In the longer term, one risk to the market is if the Federal Reserve doesn’t follow through with US interest rate cuts, said Wayne Gordon, a Singapore-based executive director for commodities and foreign exchange at UBS Group's wealth management unit. UBS predicts two rate cuts this year, but the market is pricing in three, he said.
Gold for August delivery climbed 4.1 per cent this week, posting the biggest gain for a most-active contract since April 2016. The metal’s ascent to $1,400 faced resistance after US existing home sales topped estimates and as tensions with Iran dialed down some. By the end of trading Friday, the precious metal settled at $1,400.10 an ounce in New York.

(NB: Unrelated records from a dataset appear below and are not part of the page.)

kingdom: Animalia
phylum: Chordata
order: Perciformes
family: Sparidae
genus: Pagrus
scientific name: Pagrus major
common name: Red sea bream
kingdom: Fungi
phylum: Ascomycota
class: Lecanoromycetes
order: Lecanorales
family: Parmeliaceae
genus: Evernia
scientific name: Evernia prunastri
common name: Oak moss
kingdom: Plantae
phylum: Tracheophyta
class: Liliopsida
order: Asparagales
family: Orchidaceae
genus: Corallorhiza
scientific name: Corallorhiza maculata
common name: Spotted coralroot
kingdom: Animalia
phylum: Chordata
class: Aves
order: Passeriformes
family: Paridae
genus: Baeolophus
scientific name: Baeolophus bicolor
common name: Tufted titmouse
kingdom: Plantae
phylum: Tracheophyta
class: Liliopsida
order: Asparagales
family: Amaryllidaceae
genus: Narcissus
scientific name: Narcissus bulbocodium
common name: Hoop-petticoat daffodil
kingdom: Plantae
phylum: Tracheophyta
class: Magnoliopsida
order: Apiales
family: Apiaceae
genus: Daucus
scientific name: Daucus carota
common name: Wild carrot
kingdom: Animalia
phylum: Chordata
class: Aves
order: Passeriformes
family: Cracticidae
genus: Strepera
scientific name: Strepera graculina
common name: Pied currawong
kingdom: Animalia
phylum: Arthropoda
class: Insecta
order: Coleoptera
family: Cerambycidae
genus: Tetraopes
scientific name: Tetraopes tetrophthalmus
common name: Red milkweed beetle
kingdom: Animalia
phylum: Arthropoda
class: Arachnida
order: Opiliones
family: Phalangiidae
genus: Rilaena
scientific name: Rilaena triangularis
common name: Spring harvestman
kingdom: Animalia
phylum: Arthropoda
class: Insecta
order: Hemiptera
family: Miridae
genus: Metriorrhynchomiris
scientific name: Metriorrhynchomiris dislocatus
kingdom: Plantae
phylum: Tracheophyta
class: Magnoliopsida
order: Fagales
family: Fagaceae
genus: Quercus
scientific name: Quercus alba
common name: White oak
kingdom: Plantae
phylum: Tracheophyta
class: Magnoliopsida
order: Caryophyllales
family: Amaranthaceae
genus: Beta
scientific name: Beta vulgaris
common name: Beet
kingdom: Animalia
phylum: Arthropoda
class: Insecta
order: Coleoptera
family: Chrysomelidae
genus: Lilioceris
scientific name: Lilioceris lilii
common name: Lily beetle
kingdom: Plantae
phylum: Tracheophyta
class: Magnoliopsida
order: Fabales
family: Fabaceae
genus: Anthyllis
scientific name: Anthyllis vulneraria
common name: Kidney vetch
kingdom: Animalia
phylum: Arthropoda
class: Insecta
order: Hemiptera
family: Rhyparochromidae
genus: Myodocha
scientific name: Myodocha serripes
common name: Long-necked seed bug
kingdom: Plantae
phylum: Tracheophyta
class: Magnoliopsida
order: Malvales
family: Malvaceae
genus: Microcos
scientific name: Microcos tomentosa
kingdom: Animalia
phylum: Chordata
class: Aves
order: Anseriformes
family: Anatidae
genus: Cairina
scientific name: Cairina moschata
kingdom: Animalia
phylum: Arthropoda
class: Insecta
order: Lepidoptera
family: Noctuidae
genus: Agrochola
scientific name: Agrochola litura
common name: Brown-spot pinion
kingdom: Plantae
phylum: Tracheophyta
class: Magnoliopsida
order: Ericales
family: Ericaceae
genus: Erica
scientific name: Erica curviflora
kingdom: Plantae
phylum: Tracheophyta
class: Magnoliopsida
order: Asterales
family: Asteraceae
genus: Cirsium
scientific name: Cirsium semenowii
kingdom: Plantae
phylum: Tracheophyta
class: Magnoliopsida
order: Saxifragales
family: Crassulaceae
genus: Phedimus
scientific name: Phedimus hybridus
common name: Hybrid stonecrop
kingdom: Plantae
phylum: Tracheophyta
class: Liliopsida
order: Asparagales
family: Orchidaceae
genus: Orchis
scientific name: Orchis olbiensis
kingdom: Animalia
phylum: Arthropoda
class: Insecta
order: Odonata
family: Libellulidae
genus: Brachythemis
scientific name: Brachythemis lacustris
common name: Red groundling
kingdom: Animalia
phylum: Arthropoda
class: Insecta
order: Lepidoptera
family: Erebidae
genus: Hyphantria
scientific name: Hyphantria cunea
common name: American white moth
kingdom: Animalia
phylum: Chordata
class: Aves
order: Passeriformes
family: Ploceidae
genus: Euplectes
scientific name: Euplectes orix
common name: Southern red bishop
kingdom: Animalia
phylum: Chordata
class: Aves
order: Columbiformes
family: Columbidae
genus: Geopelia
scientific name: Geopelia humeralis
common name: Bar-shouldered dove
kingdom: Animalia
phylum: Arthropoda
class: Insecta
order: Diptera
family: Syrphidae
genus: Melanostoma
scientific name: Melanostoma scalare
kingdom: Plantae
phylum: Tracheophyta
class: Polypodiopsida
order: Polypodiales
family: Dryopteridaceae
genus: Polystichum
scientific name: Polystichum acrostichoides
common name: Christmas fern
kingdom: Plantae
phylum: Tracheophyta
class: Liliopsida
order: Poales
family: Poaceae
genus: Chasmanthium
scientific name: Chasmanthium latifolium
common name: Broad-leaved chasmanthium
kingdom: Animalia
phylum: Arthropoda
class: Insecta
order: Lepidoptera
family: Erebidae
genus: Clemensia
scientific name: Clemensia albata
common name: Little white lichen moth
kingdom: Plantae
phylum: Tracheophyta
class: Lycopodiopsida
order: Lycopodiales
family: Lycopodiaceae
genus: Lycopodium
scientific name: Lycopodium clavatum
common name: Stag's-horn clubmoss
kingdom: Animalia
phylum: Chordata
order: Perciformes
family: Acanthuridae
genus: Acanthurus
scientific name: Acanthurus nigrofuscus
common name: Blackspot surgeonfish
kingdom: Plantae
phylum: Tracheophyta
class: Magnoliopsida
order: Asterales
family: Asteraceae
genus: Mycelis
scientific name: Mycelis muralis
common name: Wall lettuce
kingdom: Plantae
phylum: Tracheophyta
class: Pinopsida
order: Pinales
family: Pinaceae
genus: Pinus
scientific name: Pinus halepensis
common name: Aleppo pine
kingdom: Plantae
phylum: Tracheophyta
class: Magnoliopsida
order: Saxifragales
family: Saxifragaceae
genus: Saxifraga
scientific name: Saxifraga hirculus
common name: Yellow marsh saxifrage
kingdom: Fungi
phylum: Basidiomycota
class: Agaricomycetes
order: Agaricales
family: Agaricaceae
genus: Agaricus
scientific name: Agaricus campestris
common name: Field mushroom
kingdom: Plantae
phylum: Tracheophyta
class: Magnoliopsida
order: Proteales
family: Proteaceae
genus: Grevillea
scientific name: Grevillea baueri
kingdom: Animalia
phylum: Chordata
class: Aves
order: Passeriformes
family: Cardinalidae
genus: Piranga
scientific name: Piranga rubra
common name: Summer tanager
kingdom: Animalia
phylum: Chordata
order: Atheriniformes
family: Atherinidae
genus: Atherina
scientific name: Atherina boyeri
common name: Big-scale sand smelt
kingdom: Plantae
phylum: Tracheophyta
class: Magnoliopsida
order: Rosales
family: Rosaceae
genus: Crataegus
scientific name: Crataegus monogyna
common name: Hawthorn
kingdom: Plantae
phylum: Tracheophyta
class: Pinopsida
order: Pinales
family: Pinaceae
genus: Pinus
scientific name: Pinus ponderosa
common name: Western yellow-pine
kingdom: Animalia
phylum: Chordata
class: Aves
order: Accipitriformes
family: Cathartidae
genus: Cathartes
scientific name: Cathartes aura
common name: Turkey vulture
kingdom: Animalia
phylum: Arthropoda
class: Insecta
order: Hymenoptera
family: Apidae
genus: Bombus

“The dollar’s coming up a little bit on existing home-sales figures, and also you’re seeing some profit-taking going into the weekend right now with the fact that Trump is open to dialogue with the Iranians now versus an attack,” Bob Haberkorn, senior market strategist at RJO Futures in Chicago, said. “When the market goes up as fast as gold did over the last few days, you can expect pullbacks, but the trend will still remain up.”